Re: [PATCH 2/2] string: improve strlen performance

From: Andy Shevchenko
Date: Thu May 02 2024 - 11:00:50 EST


On Thu, May 2, 2024 at 5:14 PM Hsin-Yu.Chen <harry021633@xxxxxxxxx> wrote:
>
> Port `strlen` in gcc,

This is the Linux kernel project. What does this mean?
Also note we refer to the function as strlen() (and no [back]quotes).

> which enhance performance over 10 times

>
> Please refer to these following articles
> 1. [Determine if a word has a byte less than n]
> (https://graphics.stanford.edu/~seander/bithacks.html#HasLessInWord)
> 2. [Determine if a word has a zero byte]
> (https://graphics.stanford.edu/~seander/bithacks.html#ZeroInWord)

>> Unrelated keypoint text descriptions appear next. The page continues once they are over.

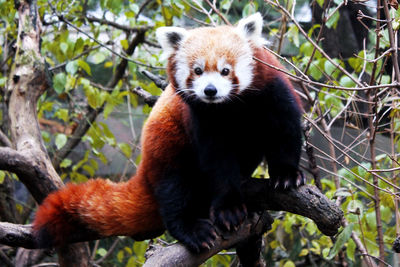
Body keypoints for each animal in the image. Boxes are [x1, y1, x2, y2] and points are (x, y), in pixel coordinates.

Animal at [33, 12, 304, 258]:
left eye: (226, 70)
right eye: (197, 70)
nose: (210, 90)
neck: (230, 106)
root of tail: (144, 170)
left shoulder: (271, 90)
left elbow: (285, 130)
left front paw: (286, 174)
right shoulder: (200, 118)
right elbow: (217, 162)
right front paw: (228, 209)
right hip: (166, 144)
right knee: (174, 187)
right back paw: (192, 228)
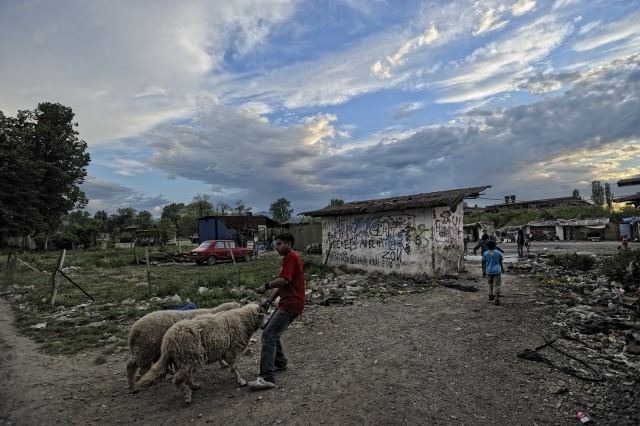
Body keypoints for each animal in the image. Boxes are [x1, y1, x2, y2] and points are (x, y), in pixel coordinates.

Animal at [136, 302, 266, 402]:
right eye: (263, 316)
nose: (265, 326)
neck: (243, 320)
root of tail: (167, 342)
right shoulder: (231, 350)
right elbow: (235, 367)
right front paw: (241, 381)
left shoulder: (226, 351)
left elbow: (232, 366)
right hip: (190, 357)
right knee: (177, 379)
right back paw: (187, 395)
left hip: (182, 359)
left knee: (184, 376)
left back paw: (193, 386)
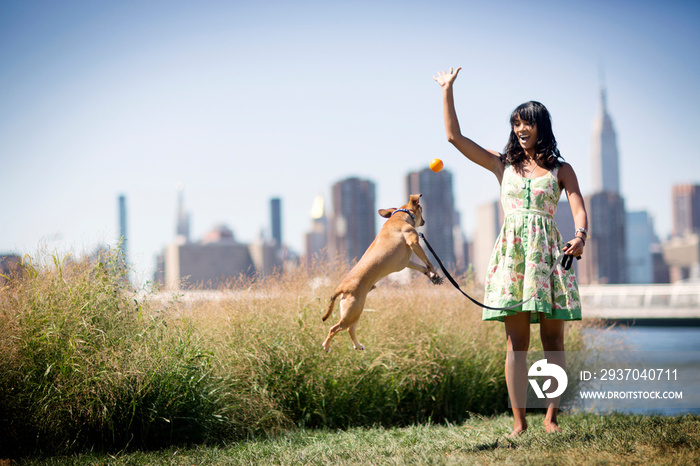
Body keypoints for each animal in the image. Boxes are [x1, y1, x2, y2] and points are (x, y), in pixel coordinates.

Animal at [322, 192, 440, 350]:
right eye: (421, 209)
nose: (424, 221)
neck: (400, 216)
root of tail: (342, 287)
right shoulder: (413, 242)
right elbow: (428, 261)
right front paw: (433, 271)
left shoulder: (406, 262)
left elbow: (422, 266)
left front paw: (433, 275)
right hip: (352, 313)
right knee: (334, 329)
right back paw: (326, 345)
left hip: (355, 311)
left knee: (350, 329)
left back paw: (358, 345)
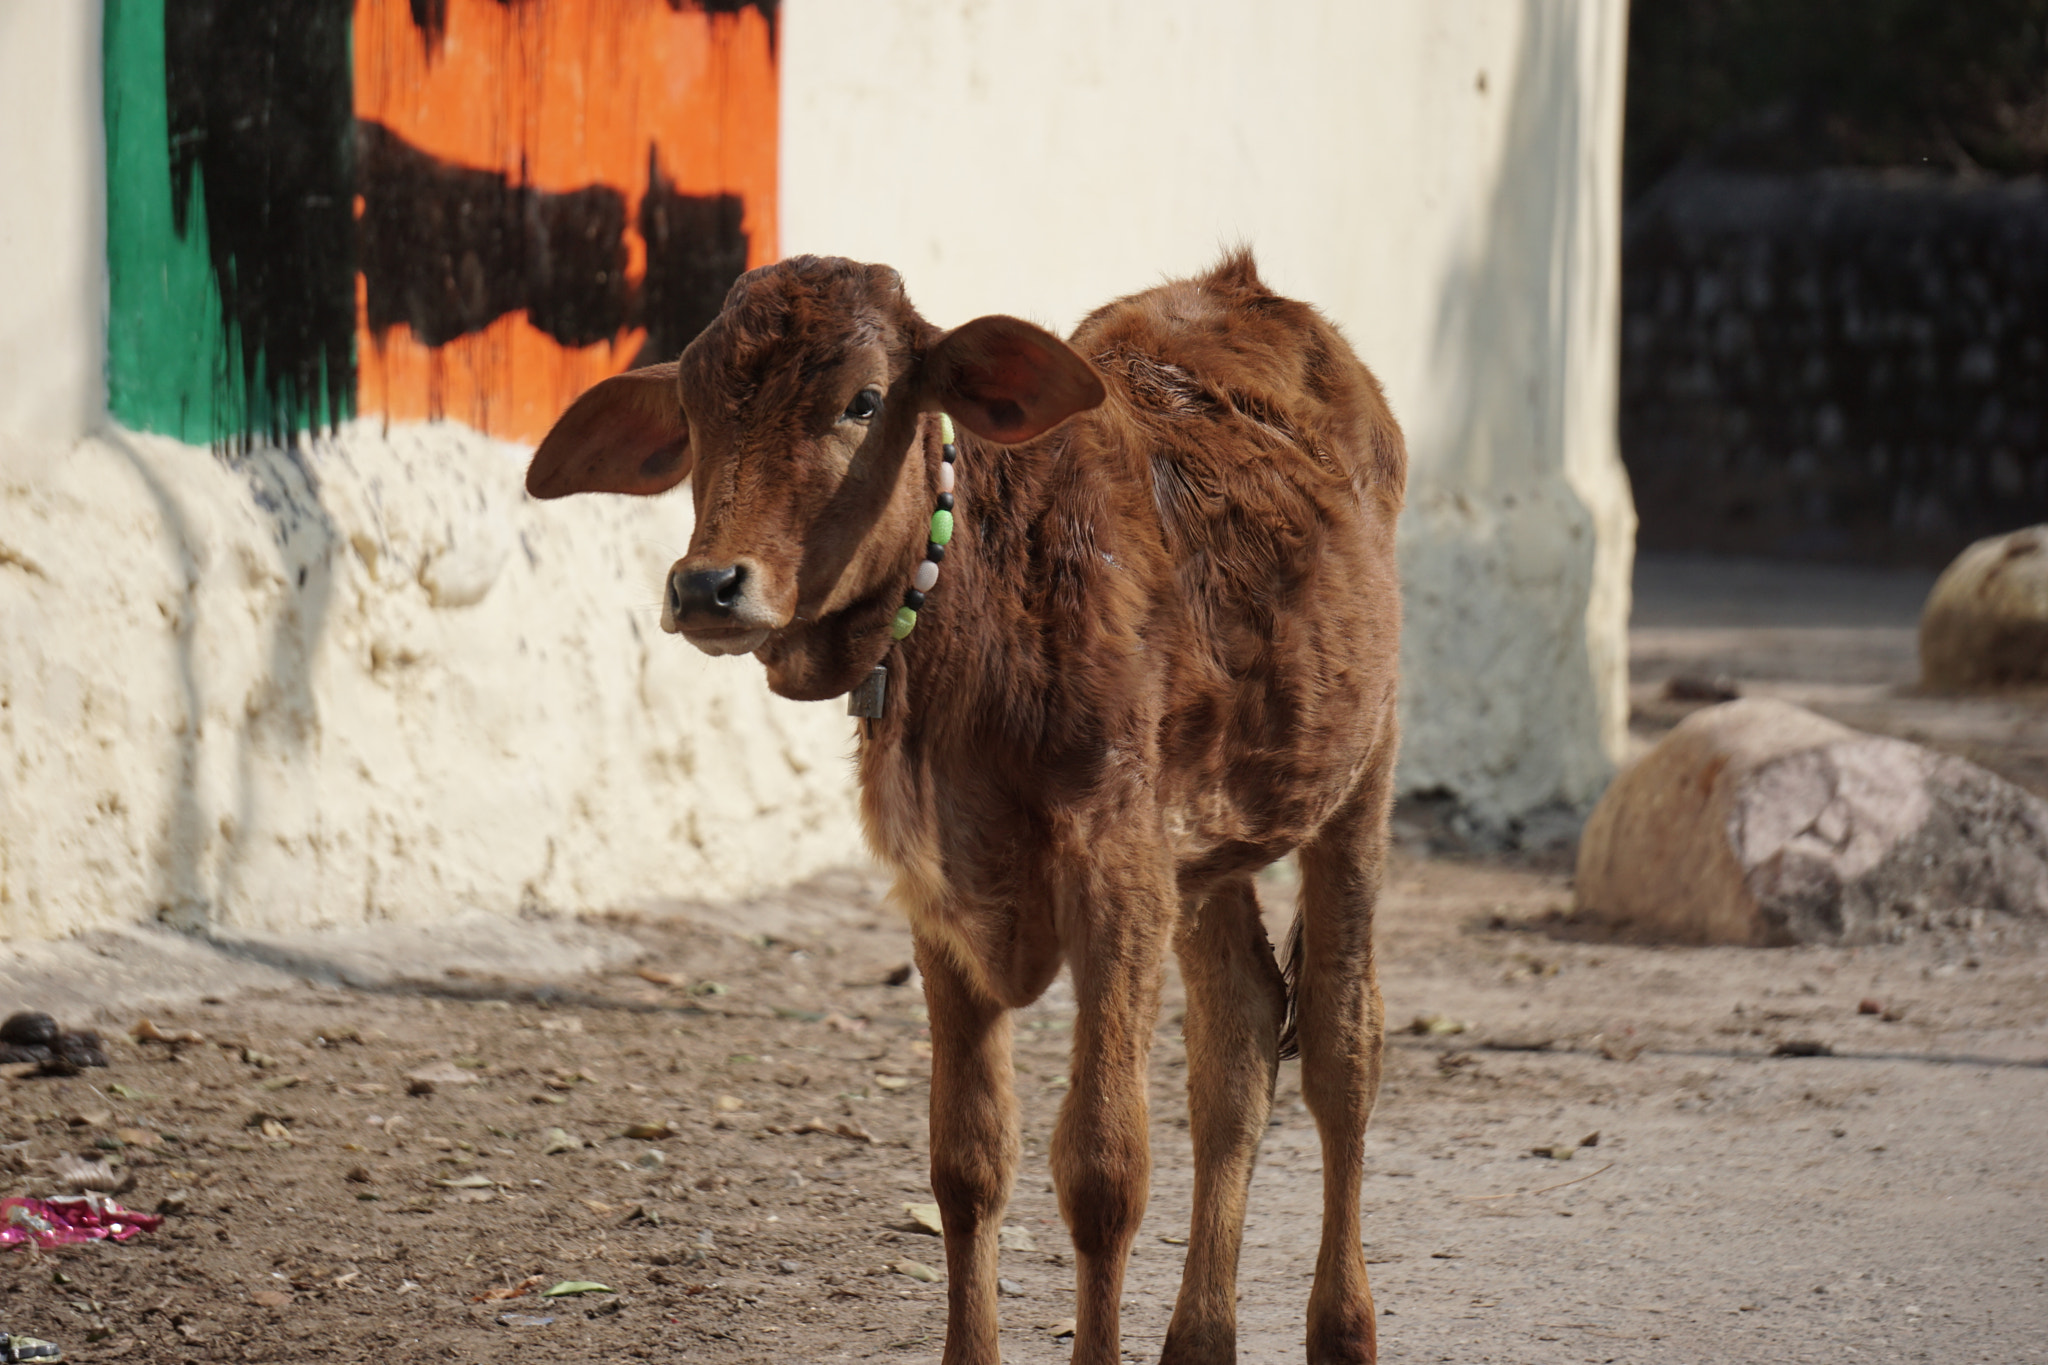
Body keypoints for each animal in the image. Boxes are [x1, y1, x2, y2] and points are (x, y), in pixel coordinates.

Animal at [528, 250, 1409, 1358]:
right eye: (690, 413)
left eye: (863, 400)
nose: (705, 586)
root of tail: (1241, 288)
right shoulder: (940, 900)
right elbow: (967, 1162)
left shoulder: (1118, 877)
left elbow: (1103, 1170)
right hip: (1208, 847)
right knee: (1239, 1040)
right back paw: (1200, 1338)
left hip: (1360, 778)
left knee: (1342, 1046)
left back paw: (1341, 1327)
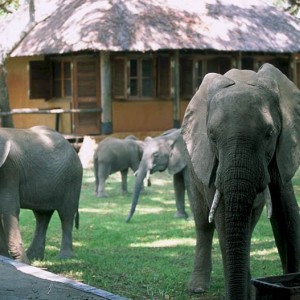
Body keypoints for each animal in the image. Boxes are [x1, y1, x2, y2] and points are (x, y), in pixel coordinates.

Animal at [0, 125, 82, 264]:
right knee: (42, 216)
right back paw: (35, 257)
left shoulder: (9, 170)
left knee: (66, 215)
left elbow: (8, 209)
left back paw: (63, 257)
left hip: (72, 178)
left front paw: (22, 263)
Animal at [180, 62, 300, 298]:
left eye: (269, 134)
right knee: (203, 222)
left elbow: (286, 213)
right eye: (212, 136)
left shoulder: (284, 148)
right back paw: (197, 287)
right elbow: (223, 217)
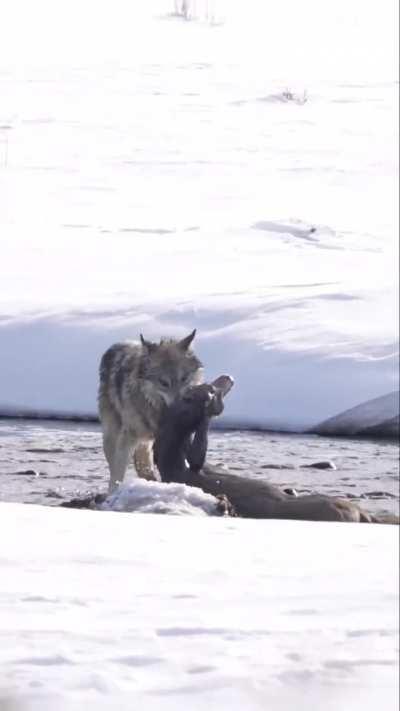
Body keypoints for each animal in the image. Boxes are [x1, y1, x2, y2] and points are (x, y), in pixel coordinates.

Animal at [98, 329, 203, 491]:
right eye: (164, 383)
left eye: (184, 378)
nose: (181, 405)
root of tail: (116, 345)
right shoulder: (127, 437)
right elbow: (117, 473)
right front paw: (113, 491)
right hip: (112, 435)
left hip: (146, 443)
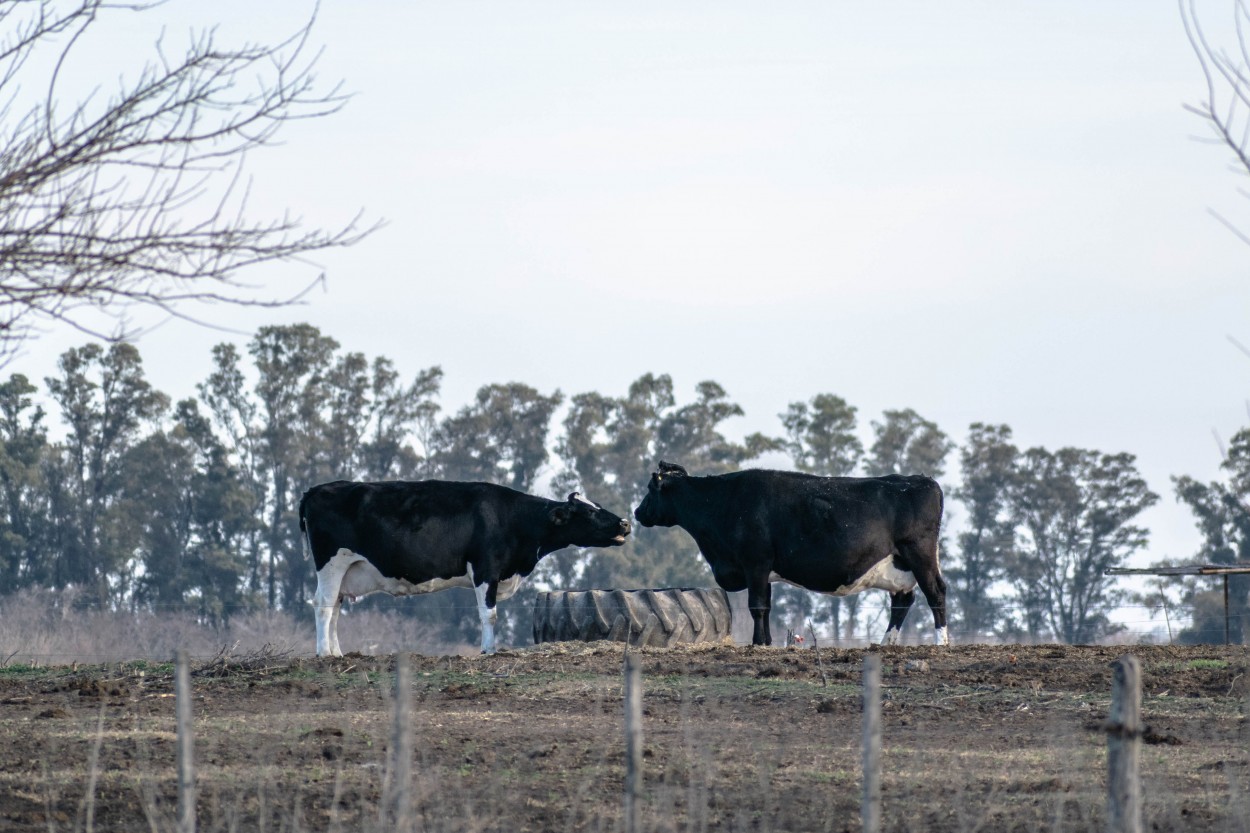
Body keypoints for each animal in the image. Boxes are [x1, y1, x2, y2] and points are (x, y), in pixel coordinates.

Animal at [298, 480, 630, 655]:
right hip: (332, 563)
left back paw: (337, 652)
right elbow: (489, 615)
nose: (625, 523)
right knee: (323, 605)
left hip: (346, 570)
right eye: (589, 512)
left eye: (598, 506)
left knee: (335, 607)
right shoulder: (485, 569)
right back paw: (323, 653)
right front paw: (488, 651)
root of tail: (316, 489)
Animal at [635, 462, 945, 645]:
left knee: (935, 593)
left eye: (650, 488)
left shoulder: (755, 563)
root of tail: (921, 480)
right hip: (899, 565)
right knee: (902, 600)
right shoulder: (763, 571)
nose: (637, 512)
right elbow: (767, 606)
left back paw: (941, 642)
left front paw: (757, 643)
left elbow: (757, 606)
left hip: (920, 553)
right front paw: (767, 641)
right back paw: (885, 644)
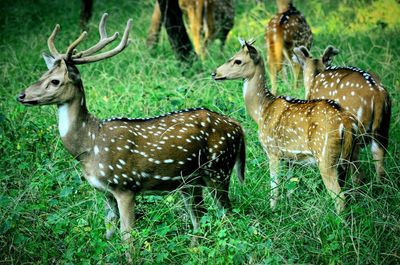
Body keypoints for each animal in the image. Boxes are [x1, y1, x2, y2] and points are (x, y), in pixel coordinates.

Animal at [15, 13, 245, 253]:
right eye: (42, 74)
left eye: (55, 81)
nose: (21, 95)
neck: (89, 145)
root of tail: (238, 127)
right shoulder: (105, 192)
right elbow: (108, 233)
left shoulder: (125, 186)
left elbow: (128, 239)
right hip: (190, 182)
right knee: (199, 218)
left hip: (219, 169)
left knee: (227, 213)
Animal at [212, 39, 360, 212]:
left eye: (238, 61)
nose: (214, 73)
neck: (261, 111)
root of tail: (346, 123)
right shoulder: (291, 159)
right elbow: (290, 187)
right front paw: (289, 208)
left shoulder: (272, 150)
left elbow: (274, 187)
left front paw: (272, 210)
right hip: (353, 154)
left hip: (325, 156)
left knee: (340, 198)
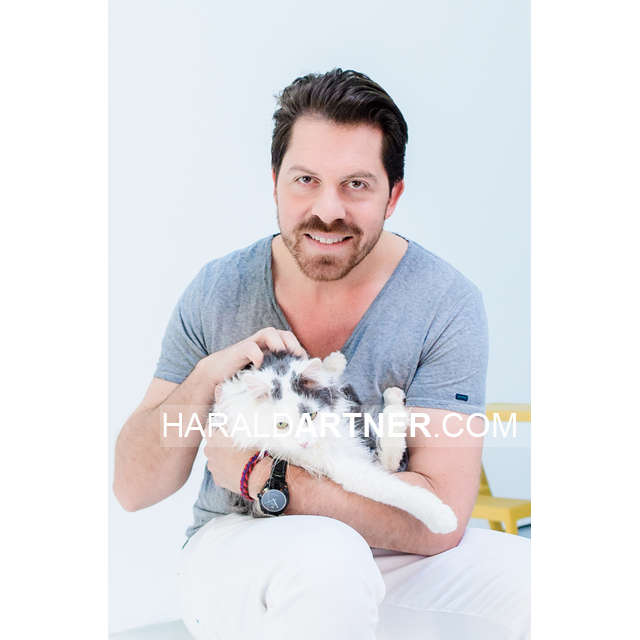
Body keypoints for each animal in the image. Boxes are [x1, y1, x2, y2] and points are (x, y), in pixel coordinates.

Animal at [212, 350, 458, 534]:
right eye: (281, 424)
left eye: (312, 415)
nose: (304, 443)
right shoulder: (342, 468)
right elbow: (392, 488)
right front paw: (443, 518)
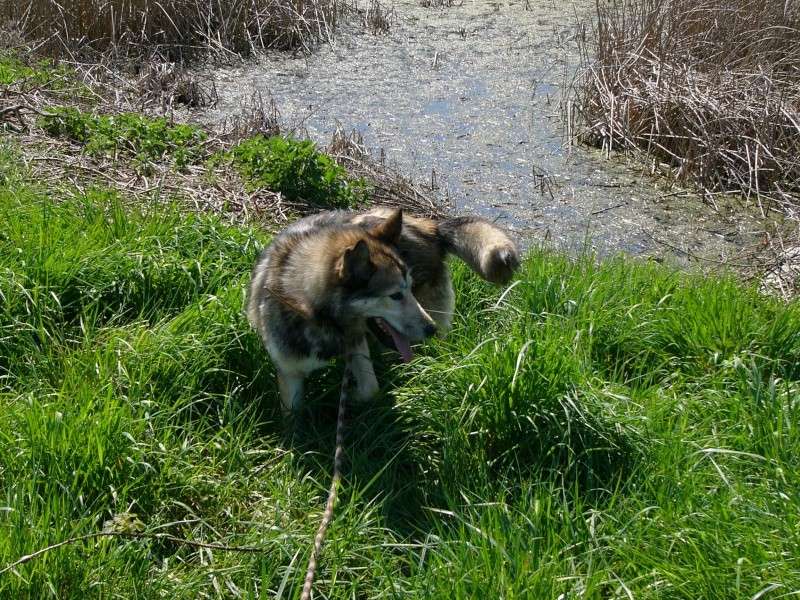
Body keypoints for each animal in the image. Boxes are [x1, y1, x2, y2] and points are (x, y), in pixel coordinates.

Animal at [248, 205, 520, 412]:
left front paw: (350, 400)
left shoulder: (356, 344)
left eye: (411, 286)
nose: (430, 329)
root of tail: (432, 228)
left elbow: (370, 389)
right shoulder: (290, 373)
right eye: (395, 295)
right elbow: (294, 420)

Make these proper Link: tags

Link: URL#1 [1]
Link: URL#2 [2]

..

> - const char *sc;
> + const char *char_ptr;

No need to change the var name for this.

> + const unsigned long *longword_ptr;
> + unsigned long longword, himagic, lomagic;

Keep it in reversed xmas tree order.

..

> + /* Handle the first few characters by reading one character at a time.
> + * Do this until CHAR_PTR is aligned on a longword boundary.
> + */

/*
* This is the wrong comment style. You may
* use this example.
*/

..

> + for (char_ptr = s; ((unsigned long) char_ptr
> + & (sizeof(longword) - 1)) != 0;
> + ++char_ptr)

This is too verbose (too many unneeded symbols) and why pre-increment?
What is special about it?

..

> + /* All these elucidatory comments refer to 4-byte longwords,
> + * but the theory applies equally well to 8-byte longwords.
> + */

Use proper style.

> + longword_ptr = (unsigned long *) char_ptr;

No space after casting and why do you need it?

..

> + /* Bits 31, 24, 16, and 8 of this number are zero.
> + * Call these bits the "holes."
> + * Note that there is a hole just to the left of
> + * each byte, with an extra at the end:
> + * bits: 01111110 11111110 11111110 11111111
> + * bytes: AAAAAAAA BBBBBBBB CCCCCCCC DDDDDDDD
> + * The 1-bits make sure that carries propagate to the next 0-bit.
> + * The 0-bits provide holes for carries to fall into.
> + */

Use proper style.

..

> + /* 64-bit version of the magic. */
> + /* Do the shift in two steps to avoid a warning if long has 32 bits.
> + */

Ditto.

..

> + if (sizeof(longword) > 8)
> + abort();

Huh?!

..

> + /* Instead of the traditional loop which tests each character,
> + * we will test a longword at a time. The tricky part is testing
> + * if *any of the four* bytes in the longword in question are zero.
> + */

Proper style, please.

..

> + for (;;) {
> + longword = *longword_ptr++;
> + if (((longword - lomagic) & ~longword & himagic) != 0) {
> +
> + /* Which of the bytes was the zero?
> + * If none of them were, it was a misfire; continue the search.
> + */
> + const char *cp = (const char *) (longword_ptr - 1);

> + if (cp[0] == 0)
> + return cp - s;
> + else if (cp[1] == 0)
> + return cp - s + 1;
> + else if (cp[2] == 0)
> + return cp - s + 2;
> + else if (cp[3] == 0)
> + return cp - s + 3;

> + if (sizeof(longword) > 4) {

if (... <= 4)
continue;

> + if (cp[4] == 0)
> + return cp - s + 4;
> + else if (cp[5] == 0)
> + return cp - s + 5;
> + else if (cp[6] == 0)
> + return cp - s + 6;
> + else if (cp[7] == 0)
> + return cp - s + 7;

A lot of redundant 'else':s.

> + }
> + }
> + }

--
With Best Regards,
Andy Shevchenko